The Out Of The Darkness Overnight
Published: April 7th, 2011
By: Melissa Stagnaro

A year ago, I took a walk that changed my life. It was a picture perfect spring day. The sunny, blue-skied kind of afternoon that makes you want to play hooky. I wasn’t playing hooky, though. I was working. In fact, I was doing an interview. Agreeing to go on that siz-mile walk was the only way I could get Hoppie’s owner Danielle Marshman Williamson to fit me in.

For Danielle, six miles was nothing. She was working up to 18 – because in two months time she’d be walking that distance in a fundraising walk in Boston called the Out of the Darkness Overnight. Sponsored by the American Foundation for Suicide Prevention, the dusk ‘til dawn walk raises money for suicide prevention and to provide services and support for survivors of suicide loss.

“Survivors of suicide loss” is the term used to describe people who have lost a loved one to suicide.

In other words, people like Danielle.

In 2001, her dad, Dan Marshman, took his own life. In the years following his death, she struggled to come to terms with his suicide. It was only after attending an AFSP conference in 2004, that she finally began to heal.

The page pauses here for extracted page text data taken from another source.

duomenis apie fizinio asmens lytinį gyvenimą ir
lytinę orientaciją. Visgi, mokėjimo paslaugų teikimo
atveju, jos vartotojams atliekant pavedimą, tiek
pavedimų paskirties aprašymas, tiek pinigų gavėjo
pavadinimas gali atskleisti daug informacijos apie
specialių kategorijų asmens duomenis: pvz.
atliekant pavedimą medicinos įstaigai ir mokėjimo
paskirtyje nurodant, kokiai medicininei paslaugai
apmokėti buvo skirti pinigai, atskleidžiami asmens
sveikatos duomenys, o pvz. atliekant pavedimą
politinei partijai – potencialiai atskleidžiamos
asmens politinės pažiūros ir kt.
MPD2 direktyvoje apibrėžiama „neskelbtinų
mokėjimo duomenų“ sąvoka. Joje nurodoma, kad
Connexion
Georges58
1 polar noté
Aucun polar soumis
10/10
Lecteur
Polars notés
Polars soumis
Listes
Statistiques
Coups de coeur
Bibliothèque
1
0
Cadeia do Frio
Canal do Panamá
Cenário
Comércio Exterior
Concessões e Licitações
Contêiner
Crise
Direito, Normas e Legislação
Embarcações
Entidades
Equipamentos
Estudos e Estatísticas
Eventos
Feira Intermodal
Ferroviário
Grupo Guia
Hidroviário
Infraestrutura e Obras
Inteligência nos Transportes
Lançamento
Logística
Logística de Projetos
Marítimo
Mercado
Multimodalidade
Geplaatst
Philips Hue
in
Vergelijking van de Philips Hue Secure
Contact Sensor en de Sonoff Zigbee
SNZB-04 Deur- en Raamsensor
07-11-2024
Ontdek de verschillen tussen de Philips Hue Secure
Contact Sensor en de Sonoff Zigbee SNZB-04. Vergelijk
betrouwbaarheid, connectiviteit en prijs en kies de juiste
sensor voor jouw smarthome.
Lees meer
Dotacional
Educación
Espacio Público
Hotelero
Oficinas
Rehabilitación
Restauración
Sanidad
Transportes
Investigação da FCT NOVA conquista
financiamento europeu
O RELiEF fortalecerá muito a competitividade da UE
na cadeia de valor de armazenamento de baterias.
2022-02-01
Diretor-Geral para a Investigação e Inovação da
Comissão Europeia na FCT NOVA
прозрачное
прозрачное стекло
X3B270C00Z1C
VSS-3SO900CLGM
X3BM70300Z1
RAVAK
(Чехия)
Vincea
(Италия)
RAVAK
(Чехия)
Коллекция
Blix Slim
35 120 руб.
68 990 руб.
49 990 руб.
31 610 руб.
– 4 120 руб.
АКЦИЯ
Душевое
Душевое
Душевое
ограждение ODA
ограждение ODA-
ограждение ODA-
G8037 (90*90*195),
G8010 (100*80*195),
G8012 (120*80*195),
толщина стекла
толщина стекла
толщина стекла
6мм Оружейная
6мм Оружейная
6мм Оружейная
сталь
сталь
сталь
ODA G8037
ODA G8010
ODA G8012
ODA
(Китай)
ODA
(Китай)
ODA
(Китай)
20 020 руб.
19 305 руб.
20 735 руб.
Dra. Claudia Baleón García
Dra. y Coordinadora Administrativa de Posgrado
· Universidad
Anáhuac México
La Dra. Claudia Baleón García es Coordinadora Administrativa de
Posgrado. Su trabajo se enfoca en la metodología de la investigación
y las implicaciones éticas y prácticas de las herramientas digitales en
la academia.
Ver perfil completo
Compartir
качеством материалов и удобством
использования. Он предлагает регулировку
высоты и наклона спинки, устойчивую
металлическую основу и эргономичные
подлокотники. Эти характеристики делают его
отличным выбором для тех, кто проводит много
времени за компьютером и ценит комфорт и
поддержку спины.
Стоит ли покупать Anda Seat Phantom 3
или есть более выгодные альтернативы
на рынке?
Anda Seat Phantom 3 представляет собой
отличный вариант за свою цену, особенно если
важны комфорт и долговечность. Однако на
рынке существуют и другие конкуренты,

The organization – and this cause – is very near and dear to her heart.

I’ve known Danielle my whole life, but it wasn’t until 2 1/2 years ago that we truly talked about this painful topic. At the time, she was in the process of starting a monthly support group to help others who had also lost loved ones by their own hand. She talked openly about her dad’s death, and explained to me how the stigma of suicide makes the grieving – and ultimately, healing – process that much more difficult.

As we walked – from downtown Oxford to Marshman Farms and back – Danielle opened up even more to me. It was the first time we talked about the disease he suffered from. Most people knew her dad as a dairyman who was a leader in both the local business and agricultural communities. He was fun-loving and always the life of the party. But he also suffered from depression, something he hid from all but his closest friends and family.

She shared with me, too, her memories of the weeks preceding his death, and the last day they spent together before he took his own life.

Listening to her talk so openly and honestly about her dad and his death, I could more fully appreciate how much she has been able to heal. It is why, too, she is willing to go to such lengths to support the AFSP’s efforts. She doesn’t want others to experience the pain and loss she has endured.

I find it awe inspiring, really. How many of us would have the strength of conviction to be able to turn such an experience into a commitment to help others?